A Marine Returns

Afghanopium-Reese in mine field, scaled

Reese in an Afghan minefield

Return to Afghanistan

By Reese Erlich

Two teenage girls operate a hand pump here at a refugee camp on the outskirts of Kabul. Thousands of people affected by the fighting in southern Afghanistan have fled to camps like this. Rick Reyes, a former American Marine who fought in Afghanistan and now opposes the war, says life here reminds him of rural Mexico where his family grew up. He recognizes the same unimproved roads and mud huts. But Afghanistan is “definitely a lot poorer,” he says. Listen here:


Reyes is visiting Afghanistan with a small group of American anti-war activists. He notes that the majority of people in both the US and Canada now oppose the war. While Canada has announced it will withdraw combat troops from Afghanistan by 2011, the US continues to escalate its military involvement, which now include 100,000 combat troops.

Reyes walks to the tent of Tawaz Khan, age 55, the headman for this part of the camp. Khan, a farmer from southern Helmand province, says coalition forces bombed his home, killing five and wounding seven family members. His young daughter had her left arm amputated. “The bombing started at 5:30 a.m.,” he says. “People were sleeping; some people were getting up for prayer. And it lasted for hours.”
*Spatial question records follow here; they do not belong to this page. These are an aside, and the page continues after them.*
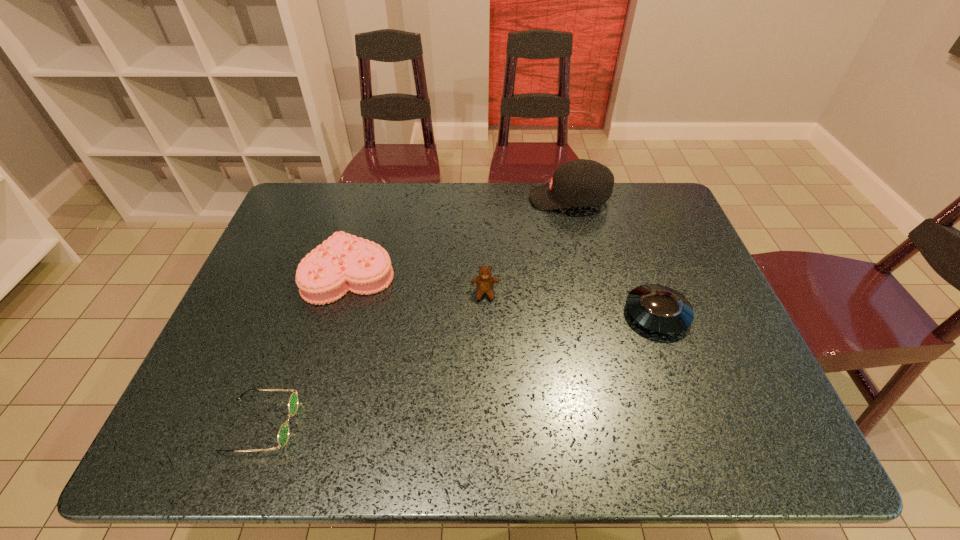
This screenshot has width=960, height=540. I want to click on object that is at the near left corner, so click(283, 433).

The height and width of the screenshot is (540, 960). What are the coordinates of `vacant area at the far edge of the desktop` in the screenshot? It's located at (513, 225).

The height and width of the screenshot is (540, 960). Find the location of `free region at the near edge of the desktop`. free region at the near edge of the desktop is located at coordinates (460, 424).

The image size is (960, 540). Find the location of `vacant space at the left edge of the desktop`. vacant space at the left edge of the desktop is located at coordinates (285, 269).

Locate an element on the screen. free region at the right edge of the desktop is located at coordinates [698, 289].

In the image, there is a desktop. Where is `free region at the far left corner`? free region at the far left corner is located at coordinates (298, 216).

Identify the location of vacant space at the far right corner of the desktop. (617, 182).

This screenshot has height=540, width=960. In order to click on free space between the spectacles and the baseball cap in this screenshot , I will do `click(415, 312)`.

Identify the location of vacant space that is in between the cake and the baseball cap. The height and width of the screenshot is (540, 960). (460, 236).

The height and width of the screenshot is (540, 960). I want to click on unoccupied area between the cake and the shortest object, so click(305, 349).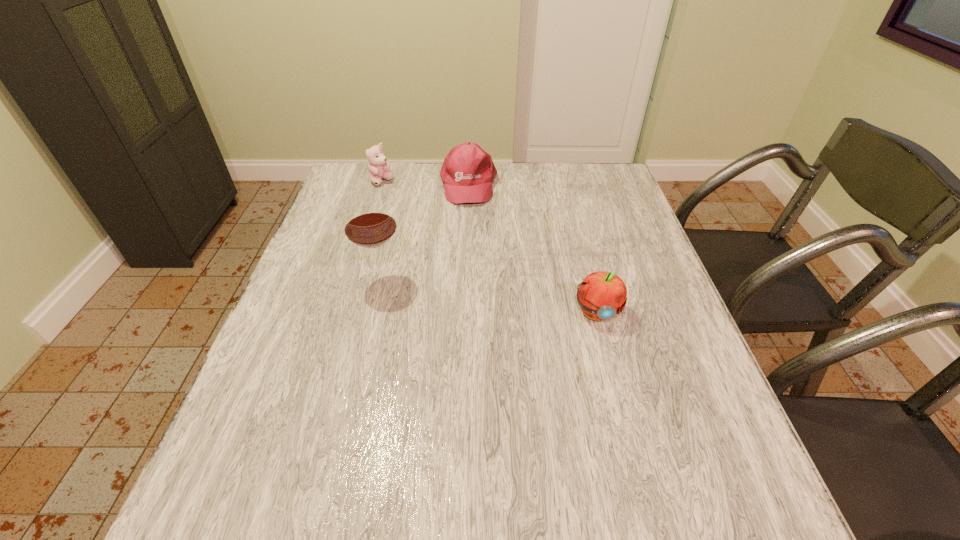
Where is `the tallest object`? This screenshot has width=960, height=540. the tallest object is located at coordinates (369, 223).

At what (x,y) coordinates should I click in order to perform the action: click on the rightmost object. Please return your answer as a coordinate pair (x, y). This screenshot has width=960, height=540. Looking at the image, I should click on (602, 295).

The image size is (960, 540). What are the coordinates of `baseball cap` in the screenshot? It's located at (467, 173).

Where is `teddy bear`? teddy bear is located at coordinates [378, 166].

At what (x,y) coordinates should I click in order to perform the action: click on vacant space situated on the front of the wineglass. Please return your answer as a coordinate pair (x, y). Looking at the image, I should click on (367, 340).

Image resolution: width=960 pixels, height=540 pixels. Find the location of `vacant space situated 0.270m on the surface of the rightmost object`. vacant space situated 0.270m on the surface of the rightmost object is located at coordinates (631, 446).

I want to click on blank space located 0.360m at the front of the baseball cap with the brim, so click(473, 292).

The image size is (960, 540). Identify the location of free space located at the front of the baseball cap with the brim. (472, 262).

Where is `vacant space situated at the front of the baseball cap with the brim`? The height and width of the screenshot is (540, 960). vacant space situated at the front of the baseball cap with the brim is located at coordinates (470, 230).

Identify the location of blank space located 0.340m at the face of the teddy bear. (438, 243).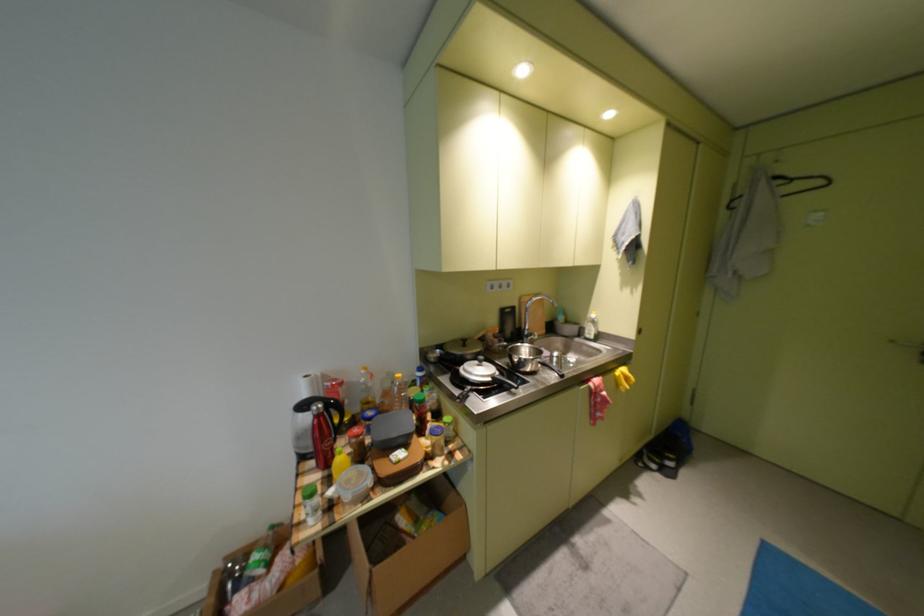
The US promises to compensate civilian victims of NATO bombing raids. The Khan family has spent a year going through the process to get payments for their injuries –but to no avail. “Nobody has given us compensation,” says Khan, “neither from the government of Afghanistan, nor the coalition countries. And they’ve all made promises.”

Reyes is clearly moved by the family’s story. “Tell him that the work I’m involved in is opposed to the conflicts and the policies that we’re implementing in the country.” Later, in his hotel room, I ask Reyes what was his personal reaction to meeting the refugees. “I wasn’t sure how they were going to react,” admits Reyes. “I was surprised that I was welcomed and accepted.” Reyes was deployed to Kandahar, in southern Afghanistan, at the beginning of the 2001 US invasion. His unit had no translator to communicate with the local civilians, and he learned that US intelligence was frequently wrong.

“There’s no way to know if these guys are combatants or not,” he says. “So you kind of do make yourself a target and wait around until you get shot at. At that point, there’s still that question. Maybe they’re just pissed off because we’re here.”

Reyes says his views about the Afghan war developed further after he got back to Los Angeles and left the Marines. In 2009 he testified before the US Senate Foreign Relations Committee on the need to end the war in Afghanistan. Here’s an excerpt from his testimony:

“As a Marine I was willing to give my life for my country and still am. But invading and occupying Afghanistan, sending more troops to stop what is a political problem, is not the answer. I urge these Senators to rethink Afghanistan while there is still time. I can almost guarantee that sending more troops will mean more civilian and US troop casualties, not for war but occupation. Sending more troops will not make the US safer; it will only build opposition against us. I urge you to rethink Afghanistan. More troops and more occupation is not the answer.”

Back at the refugee camp, Reyes says time is running out for foreign troops in Afghanistan. Taliban insurgents are on the offensive. And the western-backed government of Hamid Karzai is losing popular support. Refugee leader Khan wants former Reyes to convey a message to the American people. “Among the current American soldiers there are people doing bad things,” Khan says. “The Afghans don’t like them. They are destroying Afghanistan.”